Will the historic Crazy Mountains public access and trails survive another generation? More importantly, will Trail 267 survive the next year?

On Jan. 31, Friends of the Crazy Mountains attended an unofficial meeting to discuss a draft trail relocation proposal by landowners Ned and Cindy Zimmerman. In a nutshell, the proposal recommends the upper half of Forest Service Trail 267's obliteration, rerouting it east, to the higher peaked elevations. Supposedly, this proposal is to resolve public access conflicts, due to the landowner's blocking historic public access. FOCM does not support the draft proposal and here's why.

Just as no one expects a private landowner to give up their historic water rights, the public landowners should not relinquish our deeded and historic prescriptive access rights without a fight.

Trail 267 is critical to the 100-year-old Porcupine Lowline Trail System, currently providing access by motorcycle, mountain bike, and snowmobile. Not only is Trail 267 a gradual scenic trail available to young and elderly hikers, it connects to other trails as additional access points, such as Trail 195, to the North Fork of Elk Creek. Additionally, not discussed, are the northern connections to Trail 258, crossing a part of Zimmerman land, from the Shields, and its connecting Trail 265, following the Shields River.

The private meeting did not provide any materials to those in attendance, before or during the meeting, comprised of about 25 attendees. Before the one Forest Service map of the draft proposal was even opened, revealing any details, the majority of those in attendance were supporting the draft proposal, and about 75 percent have not set foot on Trail 267, including the Forest Service deputy supervisor who presented the map. The one copy of the map was an outdated 1972 map, showing lower elevations. The old map visually downplayed rapid elevation changes, future erosion issues, destruction of critical wildlife habitat and maintenance required for public safety on some of the most difficult terrain in the Crazies.

• [QUESTIONS ON THE MATERIAL]
A: List every trail that the Trail 267 excerpt identifies by number.
B: Reproduce the Trail 267 excerpt between "Will the historic" and "and here's why.", inclusive, renaming "proposal" to "plan" throughout.
The material is unrelated to the Trail 267 excerpt.

• [DATA]
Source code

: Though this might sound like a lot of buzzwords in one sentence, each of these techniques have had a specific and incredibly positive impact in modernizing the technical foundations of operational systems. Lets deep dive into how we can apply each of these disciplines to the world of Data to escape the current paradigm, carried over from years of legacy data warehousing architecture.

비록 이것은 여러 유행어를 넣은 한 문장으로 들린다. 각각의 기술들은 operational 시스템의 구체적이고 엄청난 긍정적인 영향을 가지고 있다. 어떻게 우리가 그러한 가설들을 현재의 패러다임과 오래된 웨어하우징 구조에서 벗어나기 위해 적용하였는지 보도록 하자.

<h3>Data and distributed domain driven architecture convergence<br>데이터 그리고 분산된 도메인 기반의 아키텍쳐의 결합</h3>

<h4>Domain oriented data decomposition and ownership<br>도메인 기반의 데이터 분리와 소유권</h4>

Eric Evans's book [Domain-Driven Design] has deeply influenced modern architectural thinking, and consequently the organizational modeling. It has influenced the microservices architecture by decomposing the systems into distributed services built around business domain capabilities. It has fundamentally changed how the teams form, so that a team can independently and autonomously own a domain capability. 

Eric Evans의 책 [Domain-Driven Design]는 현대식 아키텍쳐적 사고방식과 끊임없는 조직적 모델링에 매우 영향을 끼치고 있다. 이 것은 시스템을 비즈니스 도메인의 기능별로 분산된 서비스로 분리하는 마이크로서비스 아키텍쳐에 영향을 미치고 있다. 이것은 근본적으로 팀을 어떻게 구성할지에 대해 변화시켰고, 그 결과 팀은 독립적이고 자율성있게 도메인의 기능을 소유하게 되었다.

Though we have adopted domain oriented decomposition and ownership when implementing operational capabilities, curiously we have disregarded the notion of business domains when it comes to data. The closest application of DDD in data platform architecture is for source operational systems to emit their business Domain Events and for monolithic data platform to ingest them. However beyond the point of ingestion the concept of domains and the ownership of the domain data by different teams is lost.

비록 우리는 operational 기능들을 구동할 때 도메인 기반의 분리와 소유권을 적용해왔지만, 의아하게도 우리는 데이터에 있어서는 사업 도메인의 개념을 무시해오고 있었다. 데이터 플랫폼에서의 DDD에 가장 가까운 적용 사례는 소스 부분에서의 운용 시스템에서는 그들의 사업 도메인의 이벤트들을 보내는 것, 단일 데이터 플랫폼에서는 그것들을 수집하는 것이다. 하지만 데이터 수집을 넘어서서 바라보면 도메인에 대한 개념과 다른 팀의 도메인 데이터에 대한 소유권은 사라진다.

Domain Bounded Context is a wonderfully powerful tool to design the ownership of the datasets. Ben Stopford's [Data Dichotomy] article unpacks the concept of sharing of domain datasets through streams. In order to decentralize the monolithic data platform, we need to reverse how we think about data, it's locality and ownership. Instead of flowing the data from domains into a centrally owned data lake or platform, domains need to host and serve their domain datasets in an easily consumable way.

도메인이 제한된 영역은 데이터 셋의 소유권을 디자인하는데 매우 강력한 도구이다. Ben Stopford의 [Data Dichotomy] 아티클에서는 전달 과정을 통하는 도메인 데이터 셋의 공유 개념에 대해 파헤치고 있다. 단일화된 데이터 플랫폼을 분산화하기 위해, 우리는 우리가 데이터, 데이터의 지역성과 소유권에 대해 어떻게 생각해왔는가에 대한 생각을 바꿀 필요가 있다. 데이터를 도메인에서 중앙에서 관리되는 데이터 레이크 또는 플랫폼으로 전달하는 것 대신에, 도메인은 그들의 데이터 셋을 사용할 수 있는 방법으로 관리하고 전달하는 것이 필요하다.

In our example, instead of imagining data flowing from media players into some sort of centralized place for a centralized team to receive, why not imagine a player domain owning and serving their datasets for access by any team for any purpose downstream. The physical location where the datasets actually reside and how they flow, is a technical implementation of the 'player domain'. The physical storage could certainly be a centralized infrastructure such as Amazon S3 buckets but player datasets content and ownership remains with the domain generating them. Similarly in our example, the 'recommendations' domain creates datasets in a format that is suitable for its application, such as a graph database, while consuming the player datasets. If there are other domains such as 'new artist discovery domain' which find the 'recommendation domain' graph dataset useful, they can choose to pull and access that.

• [SOLUTIONS]
A: Trail 267, Trail 195, Trail 258, Trail 265

B:
Will the historic Crazy Mountains public access and trails survive another generation? More importantly, will Trail 267 survive the next year?

On Jan. 31, Friends of the Crazy Mountains attended an unofficial meeting to discuss a draft trail relocation plan by landowners Ned and Cindy Zimmerman. In a nutshell, the plan recommends the upper half of Forest Service Trail 267's obliteration, rerouting it east, to the higher peaked elevations. Supposedly, this plan is to resolve public access conflicts, due to the landowner's blocking historic public access. FOCM does not support the draft plan and here's why.